Re: [PATCH v4 2/3] x86/xen/time: setup vcpu 0 time info page

From: Joao Martins
Date: Thu Sep 28 2017 - 06:17:27 EST


On 09/28/2017 12:46 AM, Joao Martins wrote:
> On 09/27/2017 11:44 PM, Boris Ostrovsky wrote:
>> On 09/27/2017 04:57 PM, Joao Martins wrote:
>>> On 09/27/2017 09:22 PM, Boris Ostrovsky wrote:
>>>> On 09/27/2017 11:26 AM, Joao Martins wrote:
>>>>> On 09/27/2017 03:40 PM, Boris Ostrovsky wrote:
>>>>>>> +static void xen_setup_vsyscall_time_info(void)
>>>>>>> +{
>>>>>>> + struct vcpu_register_time_memory_area t;
>>>>>>> + struct pvclock_vsyscall_time_info *ti;
>>>>>>> + struct pvclock_vcpu_time_info *pvti;
>>>>>>> + int ret;
>>>>>>> +
>>>>>>> + pvti = &__this_cpu_read(xen_vcpu)->time;
>>>>>>> +
>>>>>>> + /*
>>>>>>> + * We check ahead on the primary time info if this
>>>>>>> + * bit is supported hence speeding up Xen clocksource.
>>>>>>> + */
>>>>>>> + if (!(pvti->flags & PVCLOCK_TSC_STABLE_BIT))
>>>>>>> + return;
>>>>>>> +
>>>>>>> + pvclock_set_flags(PVCLOCK_TSC_STABLE_BIT);
>>>>>> Is it OK to have this flag set if anything below fails?
>>>>>>
>>>>> Yes - if anything below fails it will only affect userspace mapped page.
>>>> Then should it be set somewhere else, like in xen_time_init()?
>>>>
>>> Hm, I could move it if you think it's better - but given the importance of the
>>> bit we are checking and its direct correlation to whether or not we can setup
>>> VCLOCK_PVCLOCK then I find it cleaner to have it here in the same routine. One
>>> thing I failed to mention before is that checking ahead like above, let us also
>>> avoid allocating a page plus an hypercall to register the pvti just to check the
>>> one bit of info we need for using VCLOCK_PVCLOCK.
>>>
>>> It is very unlikely with current Xen code that 1) the secondary copy register
>>> below fails, or 2) master and secondary don't have the same bits set. So in case
>>> you're reconsidering the "shortcut" check above I can move it like we had in v1
>>> and have pvclock_set_flags right before pvclock_set_pvti_cpu0_va().
>>
>> I think it would be more logical to move it to the end like in v1.
>>
>> But can you explain again why this flag should not be set in
>> xen_time_init()?
>
> I didn't say we shouldn't have this flag there - I was just pointing out a
> matter of taste on whether to put on xen_time_init() or in
> xen_setup_vsyscall_time_info() (which is called from xen_time_init btw) so
> there's no functional change.
>
To be clear, in this paragraph when I say on xen_setup_vsyscall_time_info() I
mean like it is described in this patch i.e. in the beginning of the routine.

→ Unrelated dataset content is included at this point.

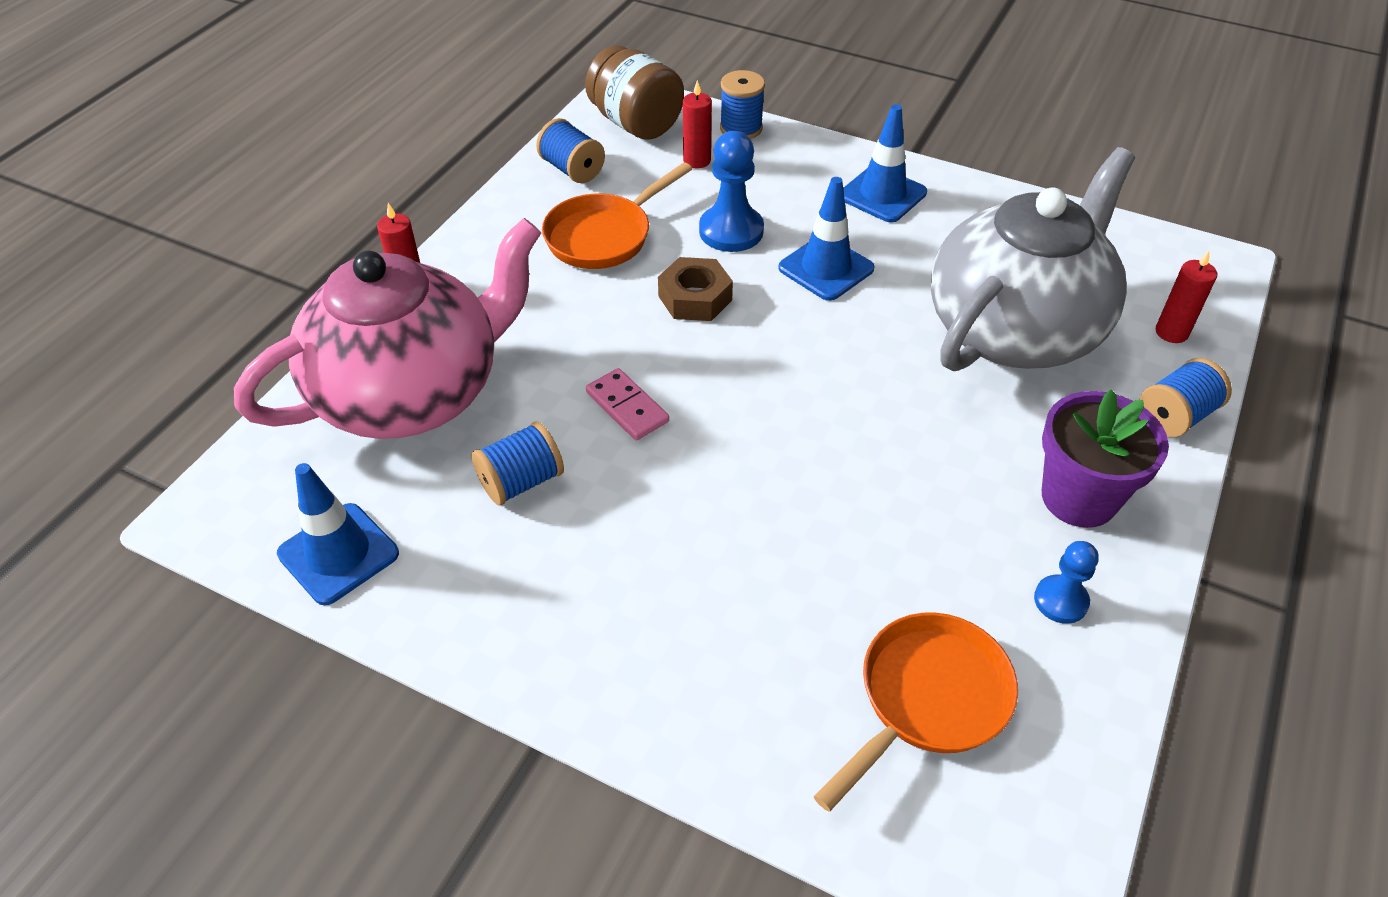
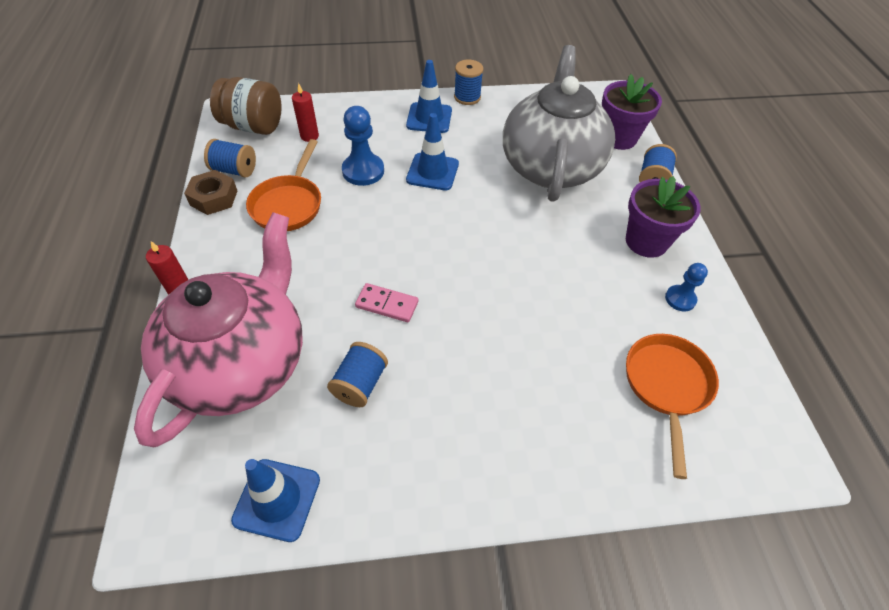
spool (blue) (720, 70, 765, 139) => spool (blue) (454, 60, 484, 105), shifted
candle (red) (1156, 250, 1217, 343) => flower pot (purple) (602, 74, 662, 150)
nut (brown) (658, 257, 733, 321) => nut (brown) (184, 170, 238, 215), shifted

>> It seems to me that it would be useful not just for
>> vDSO but for xen_clocksource_read()->pvclock_clocksource_read() as well.
>
> Right - That's what I mentioned by "allowing xen clocksource to use/check that
> bit (consequently speeding up sched_clock)". The above chunk is really focused
> on enabling the flag on pvclock_clocksource_read().
>
>>>
>>>>> What I
>>>>> do above is just allowing xen clocksource to use/check that bit (consequently
>>>>> speeding up sched_clock) given the necessary support is there in the master
>>>>> copy. The secondary copy (i.e. what's being set up below, mapped/used in vdso)
>>>>> has the same data from the master copy, just separate memory regions. The checks
>>>>> below are just for the unlikely cases of failing to register the secondary copy
>>>>> or if its content were to differ from master copy in future releases - and
>>>>> therefore we handle those more gracefully.
>>>>>
>>>>>> (I can see in the changelog that apparently at some point I've asked
>>>>>> about this at v1 but I can't remember/find what exactly it was)
>>>>>>
>>>>>>> +
>>>>>>> + ti = (struct pvclock_vsyscall_time_info *)get_zeroed_page(GFP_KERNEL);
>>>>>>> + if (!ti)
>>>>>>> + return;
>>>>>>> +
>>>>>>> + t.addr.v = &ti->pvti;
>>>>>>> +
>>>>>>> + ret = HYPERVISOR_vcpu_op(VCPUOP_register_vcpu_time_memory_area, 0, &t);
>>>>>>> + if (ret) {
>>>>>>> + pr_notice("xen: VCLOCK_PVCLOCK not supported (err %d)\n", ret);
>>>>>>> + free_page((unsigned long)ti);
>>>>>>> + return;
>>>>>>> + }
>>>>>>> +
>>>>>>> + /*
>>>>>>> + * If the check above succedded this one should too since it's the
>>>>>>> + * same data on both primary and secondary time infos just different
>>>>>>> + * memory regions. But we still check it in case hypervisor is buggy.
>>>>>>> + */
>>>>>>> + pvti = &ti->pvti;
>>>>>>> + if (!(pvti->flags & PVCLOCK_TSC_STABLE_BIT)) {
>>>>>>> + t.addr.v = NULL;
>>>>>>> + ret = HYPERVISOR_vcpu_op(VCPUOP_register_vcpu_time_memory_area,
>>>>>>> + 0, &t);
>>>>>>> + if (!ret)
>>>>>>> + free_page((unsigned long)ti);
>>>>>>> +
>>>>>>> + pr_notice("xen: VCLOCK_PVCLOCK not supported (tsc unstable)\n");
>>>>>>> + return;
>>>>>>> + }
>>>>>>> +
>>>>>>> + xen_clock = ti;
>>>>>>> + pvclock_set_pvti_cpu0_va(xen_clock);
>>>>>>> +
>>>>>>> + xen_clocksource.archdata.vclock_mode = VCLOCK_PVCLOCK;
>>>>>>> +}
>>>>>>> +
>>